Dataset records:
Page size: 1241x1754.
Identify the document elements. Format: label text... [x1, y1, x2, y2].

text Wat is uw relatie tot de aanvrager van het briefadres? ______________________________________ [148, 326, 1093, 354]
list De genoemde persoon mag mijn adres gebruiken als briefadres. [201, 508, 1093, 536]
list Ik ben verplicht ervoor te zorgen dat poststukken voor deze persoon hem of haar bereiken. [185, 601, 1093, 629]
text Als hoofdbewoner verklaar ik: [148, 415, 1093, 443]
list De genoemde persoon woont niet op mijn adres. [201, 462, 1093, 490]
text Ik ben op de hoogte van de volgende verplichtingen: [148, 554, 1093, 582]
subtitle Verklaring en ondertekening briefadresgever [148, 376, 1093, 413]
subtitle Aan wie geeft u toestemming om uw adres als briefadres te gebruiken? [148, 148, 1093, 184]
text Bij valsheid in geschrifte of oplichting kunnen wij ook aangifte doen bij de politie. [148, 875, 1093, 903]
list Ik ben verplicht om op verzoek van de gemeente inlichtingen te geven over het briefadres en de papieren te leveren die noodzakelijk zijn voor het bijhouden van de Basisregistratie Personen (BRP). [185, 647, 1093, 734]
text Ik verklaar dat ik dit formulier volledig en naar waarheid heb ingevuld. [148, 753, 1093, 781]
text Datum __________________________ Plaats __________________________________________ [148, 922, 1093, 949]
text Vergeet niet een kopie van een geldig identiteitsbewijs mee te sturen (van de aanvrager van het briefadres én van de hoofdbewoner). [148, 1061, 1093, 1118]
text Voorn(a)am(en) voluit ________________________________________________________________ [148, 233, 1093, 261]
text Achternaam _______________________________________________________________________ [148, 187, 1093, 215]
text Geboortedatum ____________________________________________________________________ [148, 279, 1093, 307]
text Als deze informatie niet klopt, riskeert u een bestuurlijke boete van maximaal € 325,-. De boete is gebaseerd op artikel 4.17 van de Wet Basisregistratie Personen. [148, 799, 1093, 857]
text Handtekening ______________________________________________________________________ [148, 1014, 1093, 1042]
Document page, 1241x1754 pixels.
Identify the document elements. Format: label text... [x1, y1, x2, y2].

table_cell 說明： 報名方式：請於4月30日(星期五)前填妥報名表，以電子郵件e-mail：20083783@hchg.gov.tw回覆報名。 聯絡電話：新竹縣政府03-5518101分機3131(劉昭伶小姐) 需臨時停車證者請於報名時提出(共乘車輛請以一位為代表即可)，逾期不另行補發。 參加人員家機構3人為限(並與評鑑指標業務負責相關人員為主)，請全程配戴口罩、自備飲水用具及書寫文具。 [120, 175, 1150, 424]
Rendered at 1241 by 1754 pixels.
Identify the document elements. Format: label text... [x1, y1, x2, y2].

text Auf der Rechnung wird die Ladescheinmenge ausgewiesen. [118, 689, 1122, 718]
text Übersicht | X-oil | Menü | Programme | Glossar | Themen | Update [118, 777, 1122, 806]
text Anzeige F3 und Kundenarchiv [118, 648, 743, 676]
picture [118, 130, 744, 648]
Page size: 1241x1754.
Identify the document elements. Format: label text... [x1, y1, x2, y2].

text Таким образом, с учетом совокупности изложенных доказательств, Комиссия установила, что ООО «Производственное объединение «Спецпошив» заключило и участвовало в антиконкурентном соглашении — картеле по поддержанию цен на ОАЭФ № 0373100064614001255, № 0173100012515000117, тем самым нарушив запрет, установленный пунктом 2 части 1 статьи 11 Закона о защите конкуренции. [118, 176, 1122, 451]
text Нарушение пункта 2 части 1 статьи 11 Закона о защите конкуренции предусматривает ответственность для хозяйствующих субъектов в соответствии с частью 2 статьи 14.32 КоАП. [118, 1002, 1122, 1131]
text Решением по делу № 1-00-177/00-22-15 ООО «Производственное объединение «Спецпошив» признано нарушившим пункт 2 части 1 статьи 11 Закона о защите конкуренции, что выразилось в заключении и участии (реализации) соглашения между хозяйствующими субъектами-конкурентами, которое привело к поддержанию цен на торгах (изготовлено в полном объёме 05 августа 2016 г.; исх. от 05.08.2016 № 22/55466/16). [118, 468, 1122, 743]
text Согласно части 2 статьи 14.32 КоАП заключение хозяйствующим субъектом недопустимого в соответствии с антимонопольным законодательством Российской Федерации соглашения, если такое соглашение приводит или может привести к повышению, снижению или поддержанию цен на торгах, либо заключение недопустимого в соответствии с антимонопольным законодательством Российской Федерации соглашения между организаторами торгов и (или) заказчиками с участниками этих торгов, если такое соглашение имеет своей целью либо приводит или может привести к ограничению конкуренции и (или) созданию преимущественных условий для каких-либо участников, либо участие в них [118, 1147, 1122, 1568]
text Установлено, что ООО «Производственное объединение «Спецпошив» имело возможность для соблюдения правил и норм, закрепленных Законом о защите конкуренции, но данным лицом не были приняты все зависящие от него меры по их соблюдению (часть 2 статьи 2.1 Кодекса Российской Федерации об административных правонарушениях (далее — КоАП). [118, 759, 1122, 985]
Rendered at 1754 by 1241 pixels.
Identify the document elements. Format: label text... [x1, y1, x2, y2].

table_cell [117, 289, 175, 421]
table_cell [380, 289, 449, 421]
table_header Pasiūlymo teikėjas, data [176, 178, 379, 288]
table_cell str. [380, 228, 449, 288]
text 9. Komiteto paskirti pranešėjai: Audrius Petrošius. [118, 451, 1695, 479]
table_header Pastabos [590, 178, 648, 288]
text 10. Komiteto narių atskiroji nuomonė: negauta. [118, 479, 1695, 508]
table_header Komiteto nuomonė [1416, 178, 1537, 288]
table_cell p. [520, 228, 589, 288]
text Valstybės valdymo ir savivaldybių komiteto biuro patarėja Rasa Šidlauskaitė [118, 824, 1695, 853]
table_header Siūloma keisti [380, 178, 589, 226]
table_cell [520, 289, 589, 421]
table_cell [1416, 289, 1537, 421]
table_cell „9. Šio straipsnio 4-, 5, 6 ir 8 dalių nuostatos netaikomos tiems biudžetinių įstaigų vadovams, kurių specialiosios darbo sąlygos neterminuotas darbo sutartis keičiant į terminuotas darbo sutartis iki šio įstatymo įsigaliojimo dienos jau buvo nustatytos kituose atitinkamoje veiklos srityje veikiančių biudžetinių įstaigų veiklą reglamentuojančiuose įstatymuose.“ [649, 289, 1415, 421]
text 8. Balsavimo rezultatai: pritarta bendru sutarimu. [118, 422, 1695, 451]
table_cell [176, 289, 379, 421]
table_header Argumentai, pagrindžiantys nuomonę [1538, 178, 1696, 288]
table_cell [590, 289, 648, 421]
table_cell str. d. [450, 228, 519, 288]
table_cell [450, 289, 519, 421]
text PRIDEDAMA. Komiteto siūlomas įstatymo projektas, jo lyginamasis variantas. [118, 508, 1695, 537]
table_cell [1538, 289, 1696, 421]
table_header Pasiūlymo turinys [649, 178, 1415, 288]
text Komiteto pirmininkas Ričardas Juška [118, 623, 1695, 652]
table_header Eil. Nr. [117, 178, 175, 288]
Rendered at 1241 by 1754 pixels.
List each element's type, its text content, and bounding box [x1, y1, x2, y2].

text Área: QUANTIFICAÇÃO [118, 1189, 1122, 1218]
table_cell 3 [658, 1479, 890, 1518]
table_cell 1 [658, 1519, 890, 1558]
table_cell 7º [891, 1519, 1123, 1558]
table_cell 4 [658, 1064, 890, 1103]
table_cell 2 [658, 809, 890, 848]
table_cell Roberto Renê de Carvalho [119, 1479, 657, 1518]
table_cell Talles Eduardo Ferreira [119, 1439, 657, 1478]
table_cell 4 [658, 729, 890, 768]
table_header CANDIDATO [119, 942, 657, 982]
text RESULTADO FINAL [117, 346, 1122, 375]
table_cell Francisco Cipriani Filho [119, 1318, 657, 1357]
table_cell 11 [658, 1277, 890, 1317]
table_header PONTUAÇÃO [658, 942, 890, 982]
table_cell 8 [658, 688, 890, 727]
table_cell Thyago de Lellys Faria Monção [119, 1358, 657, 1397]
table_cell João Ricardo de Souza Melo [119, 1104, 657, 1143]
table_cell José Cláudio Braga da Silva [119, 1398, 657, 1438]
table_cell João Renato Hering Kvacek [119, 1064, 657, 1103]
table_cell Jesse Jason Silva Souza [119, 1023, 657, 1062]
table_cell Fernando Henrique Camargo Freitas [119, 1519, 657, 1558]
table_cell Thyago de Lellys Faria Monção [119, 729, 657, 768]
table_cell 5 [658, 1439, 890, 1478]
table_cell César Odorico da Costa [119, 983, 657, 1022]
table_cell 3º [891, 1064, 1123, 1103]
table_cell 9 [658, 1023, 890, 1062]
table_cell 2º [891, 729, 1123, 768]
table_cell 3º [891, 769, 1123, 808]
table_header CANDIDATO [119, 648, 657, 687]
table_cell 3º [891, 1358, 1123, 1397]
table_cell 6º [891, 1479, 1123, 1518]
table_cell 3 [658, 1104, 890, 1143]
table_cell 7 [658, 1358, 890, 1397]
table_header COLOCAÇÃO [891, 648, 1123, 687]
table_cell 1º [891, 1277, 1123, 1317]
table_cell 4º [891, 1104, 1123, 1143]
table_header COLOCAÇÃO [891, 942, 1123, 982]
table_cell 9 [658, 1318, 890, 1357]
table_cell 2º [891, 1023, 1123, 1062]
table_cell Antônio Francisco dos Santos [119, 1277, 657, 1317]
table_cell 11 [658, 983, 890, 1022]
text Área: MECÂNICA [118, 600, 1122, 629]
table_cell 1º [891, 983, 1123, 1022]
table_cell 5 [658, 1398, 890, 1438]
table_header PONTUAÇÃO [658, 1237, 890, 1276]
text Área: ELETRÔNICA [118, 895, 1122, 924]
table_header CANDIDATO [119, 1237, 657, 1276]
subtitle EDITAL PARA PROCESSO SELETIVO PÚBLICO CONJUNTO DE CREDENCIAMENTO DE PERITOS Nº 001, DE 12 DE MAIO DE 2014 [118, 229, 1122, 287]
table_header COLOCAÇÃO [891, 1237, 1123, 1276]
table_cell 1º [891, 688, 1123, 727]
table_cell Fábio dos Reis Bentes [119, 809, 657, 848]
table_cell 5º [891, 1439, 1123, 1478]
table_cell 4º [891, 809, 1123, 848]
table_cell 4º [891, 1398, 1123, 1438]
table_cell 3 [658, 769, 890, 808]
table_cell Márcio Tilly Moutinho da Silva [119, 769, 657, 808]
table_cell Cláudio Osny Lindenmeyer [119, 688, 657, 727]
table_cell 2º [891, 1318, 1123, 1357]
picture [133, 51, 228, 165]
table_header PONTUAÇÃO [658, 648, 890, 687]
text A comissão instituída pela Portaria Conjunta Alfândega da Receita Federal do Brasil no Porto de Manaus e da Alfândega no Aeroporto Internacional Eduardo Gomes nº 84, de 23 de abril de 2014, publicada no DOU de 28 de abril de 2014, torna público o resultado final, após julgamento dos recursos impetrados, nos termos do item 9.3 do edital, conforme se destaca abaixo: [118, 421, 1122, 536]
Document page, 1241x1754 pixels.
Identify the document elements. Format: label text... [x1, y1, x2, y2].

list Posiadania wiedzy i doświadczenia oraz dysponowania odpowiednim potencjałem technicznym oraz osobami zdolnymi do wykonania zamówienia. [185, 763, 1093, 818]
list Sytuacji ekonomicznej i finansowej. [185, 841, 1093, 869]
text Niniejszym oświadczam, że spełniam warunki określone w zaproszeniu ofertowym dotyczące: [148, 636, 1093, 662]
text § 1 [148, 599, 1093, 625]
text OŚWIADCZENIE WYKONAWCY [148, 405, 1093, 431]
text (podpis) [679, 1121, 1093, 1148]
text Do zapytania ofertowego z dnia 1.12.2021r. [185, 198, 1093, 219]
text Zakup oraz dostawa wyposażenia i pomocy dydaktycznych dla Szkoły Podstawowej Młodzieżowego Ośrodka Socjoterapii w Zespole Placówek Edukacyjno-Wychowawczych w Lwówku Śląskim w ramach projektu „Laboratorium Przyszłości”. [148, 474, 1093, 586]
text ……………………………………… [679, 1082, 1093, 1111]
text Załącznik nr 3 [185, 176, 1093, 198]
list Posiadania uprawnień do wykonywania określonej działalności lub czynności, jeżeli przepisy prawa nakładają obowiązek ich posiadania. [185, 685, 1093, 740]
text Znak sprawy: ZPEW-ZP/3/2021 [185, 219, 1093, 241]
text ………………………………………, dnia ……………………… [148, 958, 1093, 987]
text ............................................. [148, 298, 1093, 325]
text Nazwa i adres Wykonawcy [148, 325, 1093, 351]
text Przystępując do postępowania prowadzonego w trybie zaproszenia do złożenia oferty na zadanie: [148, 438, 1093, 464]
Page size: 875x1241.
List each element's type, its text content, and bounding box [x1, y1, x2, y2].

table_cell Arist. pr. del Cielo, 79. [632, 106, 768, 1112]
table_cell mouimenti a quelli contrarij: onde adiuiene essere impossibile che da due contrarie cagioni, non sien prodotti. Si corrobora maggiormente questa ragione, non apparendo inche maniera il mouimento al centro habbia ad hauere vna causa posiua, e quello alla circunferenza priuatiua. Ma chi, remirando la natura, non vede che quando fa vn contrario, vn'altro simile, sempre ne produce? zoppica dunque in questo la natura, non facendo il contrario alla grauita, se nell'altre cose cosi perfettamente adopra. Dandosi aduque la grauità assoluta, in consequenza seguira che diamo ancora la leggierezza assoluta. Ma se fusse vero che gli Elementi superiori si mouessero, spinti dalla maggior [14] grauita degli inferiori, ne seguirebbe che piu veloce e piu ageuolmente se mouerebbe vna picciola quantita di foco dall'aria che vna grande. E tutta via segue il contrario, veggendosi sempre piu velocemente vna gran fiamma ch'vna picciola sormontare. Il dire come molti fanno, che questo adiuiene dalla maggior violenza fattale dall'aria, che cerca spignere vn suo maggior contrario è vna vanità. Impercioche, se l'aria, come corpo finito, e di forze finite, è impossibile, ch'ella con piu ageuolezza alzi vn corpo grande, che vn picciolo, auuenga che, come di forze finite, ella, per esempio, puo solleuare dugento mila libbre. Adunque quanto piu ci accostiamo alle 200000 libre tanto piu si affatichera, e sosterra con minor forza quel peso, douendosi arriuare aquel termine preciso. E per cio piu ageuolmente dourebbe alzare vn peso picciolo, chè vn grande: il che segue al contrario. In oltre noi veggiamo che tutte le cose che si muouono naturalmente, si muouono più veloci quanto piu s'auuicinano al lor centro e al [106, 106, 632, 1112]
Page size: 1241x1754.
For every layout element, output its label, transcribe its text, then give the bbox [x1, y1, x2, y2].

What needs to be done:
Filter the rows above and copy each one that contains the string "niet", matching its case exactly.

Finished answer:
list De genoemde persoon woont niet op mijn adres. [201, 462, 1093, 490]
text Vergeet niet een kopie van een geldig identiteitsbewijs mee te sturen (van de aanvrager van het briefadres én van de hoofdbewoner). [148, 1061, 1093, 1118]
text Als deze informatie niet klopt, riskeert u een bestuurlijke boete van maximaal € 325,-. De boete is gebaseerd op artikel 4.17 van de Wet Basisregistratie Personen. [148, 799, 1093, 857]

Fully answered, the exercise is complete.